*EXERCISE INSTRUCTIONS*: Please give these lines again with "calibration text" replaced by "calibration notes" and nothing else changed. Leave the pictures out of your answer.

*SOURCE MATERIAL*:

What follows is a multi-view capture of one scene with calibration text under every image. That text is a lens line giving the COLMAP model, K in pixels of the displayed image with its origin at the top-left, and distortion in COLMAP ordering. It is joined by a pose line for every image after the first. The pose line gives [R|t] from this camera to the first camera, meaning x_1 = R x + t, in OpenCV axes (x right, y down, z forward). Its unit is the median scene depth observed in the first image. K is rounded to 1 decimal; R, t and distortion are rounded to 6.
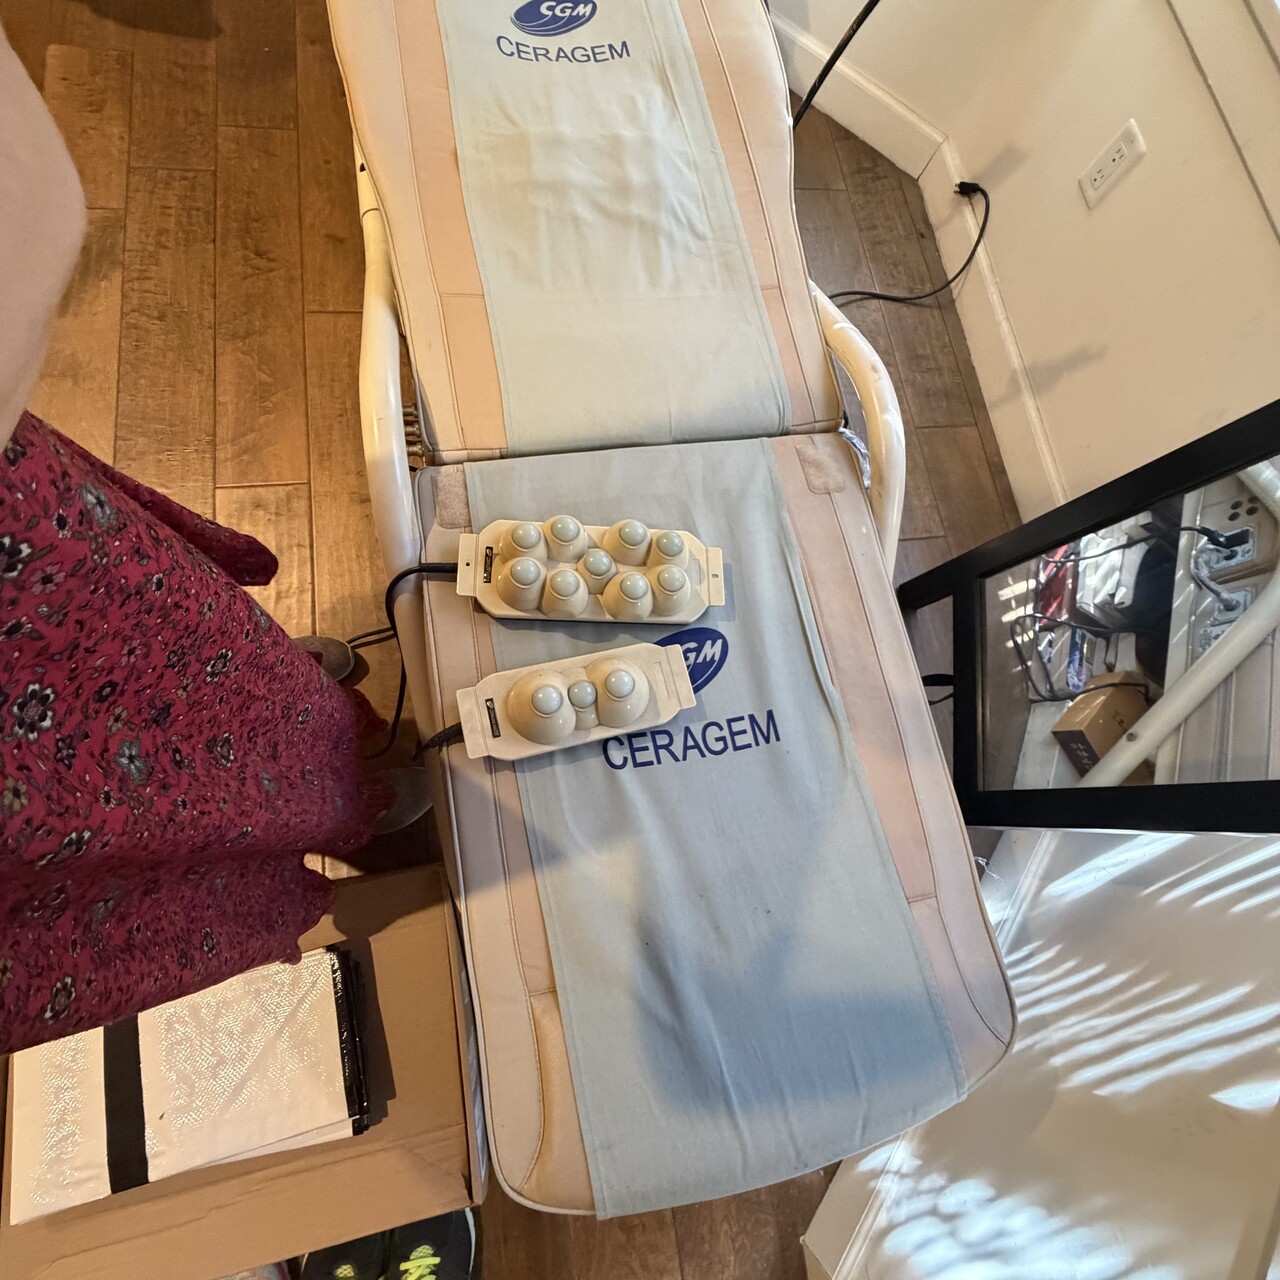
lens RADIAL K [[682.0, 0, 640.0], [0, 682.0, 640.0], [0, 0, 1]] dist [0.002462, 0.000549]
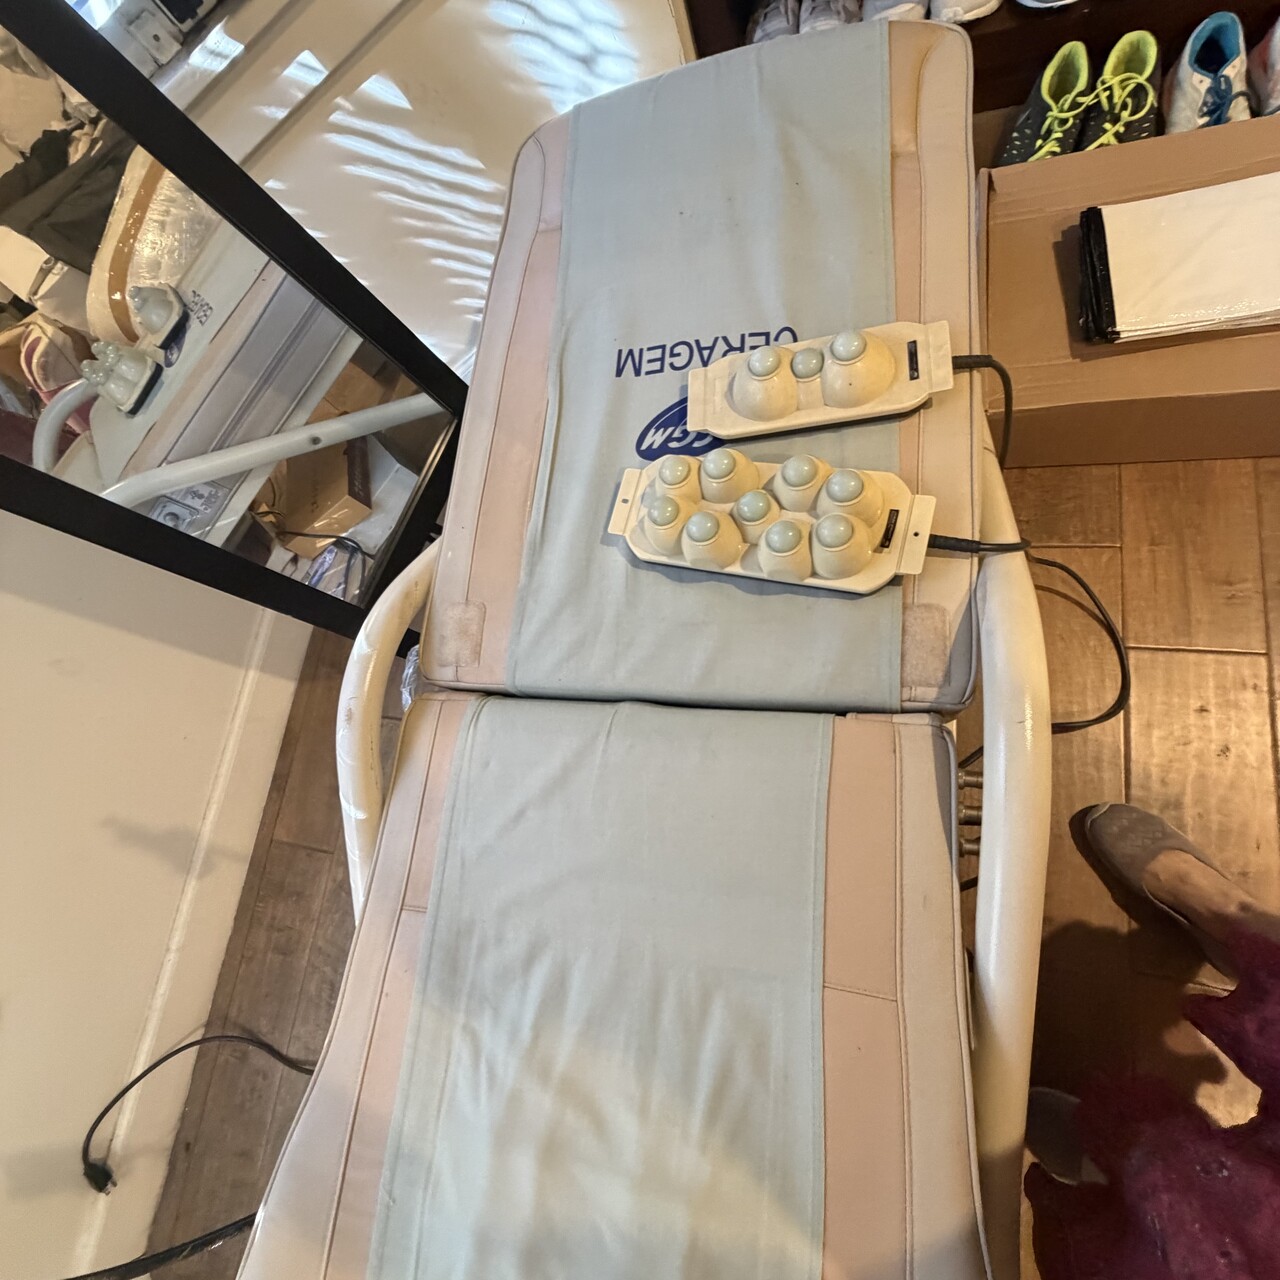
lens RADIAL K [[693.3, 0, 640.0], [0, 693.3, 640.0], [0, 0, 1]] dist [-0.001841, -0.000198]
pose [[-0.943077, -0.240173, 0.230051, -0.155676], [0.319801, -0.844767, 0.429064, -0.621005], [0.091290, 0.478211, 0.873488, 0.312591]]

*YOUR SOLUTION*:
What follows is a multi-view capture of one scene with calibration notes under every image. That text is a lens line giving the COLMAP model, K in pixels of the displayed image with its origin at the top-left, and distortion in COLMAP ordering. It is joined by a pose line for every image after the first. The pose line gives [R|t] from this camera to the first camera, meaning x_1 = R x + t, in OpenCV axes (x right, y down, z forward). Its unit is the median scene depth observed in the first image. K is rounded to 1 decimal; R, t and distortion are rounded to 6.
lens RADIAL K [[682.0, 0, 640.0], [0, 682.0, 640.0], [0, 0, 1]] dist [0.002462, 0.000549]
lens RADIAL K [[693.3, 0, 640.0], [0, 693.3, 640.0], [0, 0, 1]] dist [-0.001841, -0.000198]
pose [[-0.943077, -0.240173, 0.230051, -0.155676], [0.319801, -0.844767, 0.429064, -0.621005], [0.091290, 0.478211, 0.873488, 0.312591]]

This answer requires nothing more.